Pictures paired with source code

────

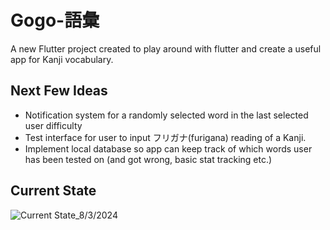 # Gogo-語彙

A new Flutter project created to play around with flutter and create a useful app for Kanji vocabulary.

## Next Few Ideas

- Notification system for a randomly selected word in the last selected user difficulty
- Test interface for user to input フリガナ(furigana) reading of a Kanji.
- Implement local database so app can keep track of which words user has been tested on (and got wrong, basic stat tracking etc.)

## Current State

![Current State_8/3/2024](https://github.com/ilaylow/gogo-goi/assets/45478832/8920e9e7-52cb-4b21-9a5c-e6501c4ef68d)
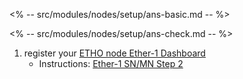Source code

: <% -- src/modules/nodes/setup/ans-basic.md -- %>

<% -- src/modules/nodes/setup/ans-check.md -- %>

1.  register your [ETHO node Ether-1 Dashboard](https://nodes.ether1.org/login.php)
    - Instructions: [Ether-1 SN/MN Step 2](https://nodes.ether1.org/debiansetup.html)
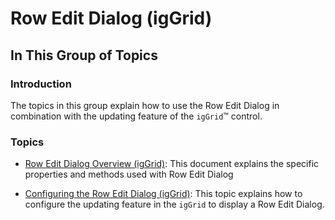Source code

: ﻿<!--
|metadata|
{
    "fileName": "iggrid-updating-roweditdialog-landingpage",
    "controlName": "igGrid",
    "tags": ["Editing","Grids","Layouts","Templating"]
}
|metadata|
-->

# Row Edit Dialog (igGrid)

## In This Group of Topics

### Introduction

The topics in this group explain how to use the Row Edit Dialog in combination with the updating feature of the `igGrid`™ control.

### Topics

- [Row Edit Dialog Overview (igGrid)](igGrid-Updating-RowEditDialog.html): This document explains the specific properties and methods used with Row Edit Dialog

- [Configuring the Row Edit Dialog (igGrid)](igGrid-Updating-RowEditDialog-Configuring.html): This topic explains how to configure the updating feature in the `igGrid` to display a Row Edit Dialog.





 

 


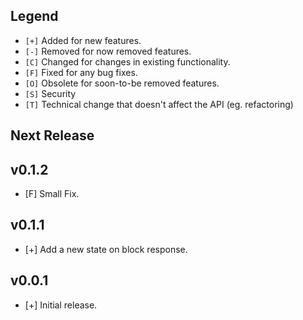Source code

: 
## Legend

- `[+]` Added for new features.
- `[-]` Removed for now removed features.
- `[C]` Changed for changes in existing functionality.
- `[F]` Fixed for any bug fixes.
- `[O]` Obsolete for soon-to-be removed features.
- `[S]` Security
- `[T]` Technical change that doesn't affect the API (eg. refactoring)


## Next Release


## v0.1.2

- [F] Small Fix.

## v0.1.1

- [+] Add a new state on block response.

## v0.0.1

- [+] Initial release.
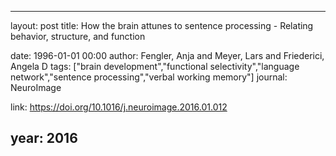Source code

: ---
layout: post
title: How the brain attunes to sentence processing - Relating behavior, structure, and function

date: 1996-01-01 00:00
author: Fengler, Anja and Meyer, Lars and Friederici, Angela D
tags: ["brain development","functional selectivity","language network","sentence processing","verbal working memory"]
journal: NeuroImage

link: https://doi.org/10.1016/j.neuroimage.2016.01.012

year: 2016
----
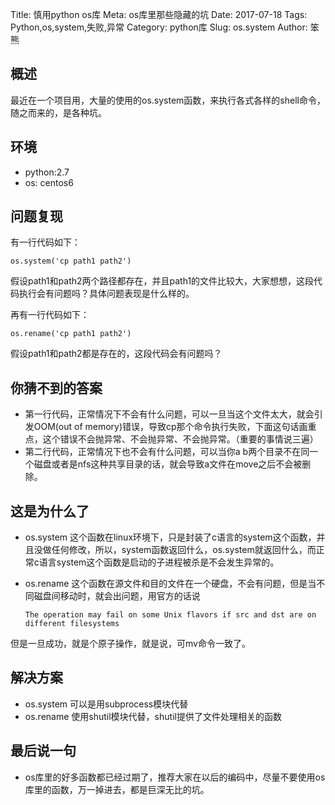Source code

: Title: 慎用python os库
Meta: os库里那些隐藏的坑
Date: 2017-07-18
Tags: Python,os,system,失败,异常
Category: python库
Slug: os.system
Author: 笨熊

## 概述 
最近在一个项目用，大量的使用的os.system函数，来执行各式各样的shell命令，随之而来的，是各种坑。
## 环境
- python:2.7
- os: centos6

## 问题复现
有一行代码如下：
    
    os.system('cp path1 path2')
假设path1和path2两个路径都存在，并且path1的文件比较大，大家想想，这段代码执行会有问题吗？具体问题表现是什么样的。

再有一行代码如下：
    
    os.rename('cp path1 path2')
    
假设path1和path2都是存在的，这段代码会有问题吗？

## 你猜不到的答案
- 第一行代码，正常情况下不会有什么问题，可以一旦当这个文件太大，就会引发OOM(out of memory)错误，导致cp那个命令执行失败，下面这句话画重点，这个错误不会抛异常、不会抛异常、不会抛异常。（重要的事情说三遍）
- 第二行代码，正常情况下也不会有什么问题，可以当你a b两个目录不在同一个磁盘或者是nfs这种共享目录的话，就会导致a文件在move之后不会被删除。

## 这是为什么了
- os.system 这个函数在linux环境下，只是封装了c语言的system这个函数，并且没做任何修改，所以，system函数返回什么，os.system就返回什么，而正常c语言system这个函数是启动的子进程被杀是不会发生异常的。
- os.rename 这个函数在源文件和目的文件在一个硬盘，不会有问题，但是当不同磁盘间移动时，就会出问题，用官方的话说

      The operation may fail on some Unix flavors if src and dst are on different filesystems
但是一旦成功，就是个原子操作，就是说，可mv命令一致了。

## 解决方案
- os.system 可以是用subprocess模块代替
- os.rename 使用shutil模块代替，shutil提供了文件处理相关的函数

## 最后说一句
- os库里的好多函数都已经过期了，推荐大家在以后的编码中，尽量不要使用os库里的函数，万一掉进去，都是巨深无比的坑。

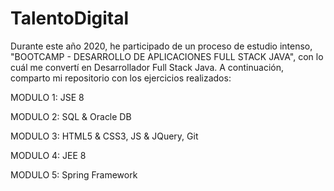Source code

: # TalentoDigital

Durante este año 2020, he participado de un proceso de estudio intenso, "BOOTCAMP - DESARROLLO DE APLICACIONES FULL STACK JAVA", con lo cuál me convertí en Desarrollador Full Stack Java. A continuación, comparto mi repositorio con los ejercicios realizados:

MODULO 1: JSE 8

MODULO 2: SQL & Oracle DB

MODULO 3: HTML5 & CSS3, JS & JQuery, Git

MODULO 4: JEE 8

MODULO 5: Spring Framework
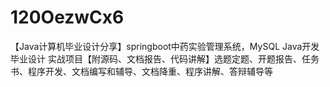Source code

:# 120OezwCx6
【Java计算机毕业设计分享】springboot中药实验管理系统，MySQL Java开发 毕业设计 实战项目【附源码、文档报告、代码讲解】选题定题、开题报告、任务书、程序开发、文档编写和辅导、文档降重、程序讲解、答辩辅导等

────

REQUEST:
Reproduce each line of the data containing the word "removed".

ANSWER AREA:
- `[-]` Removed for now removed features.
- `[O]` Obsolete for soon-to-be removed features.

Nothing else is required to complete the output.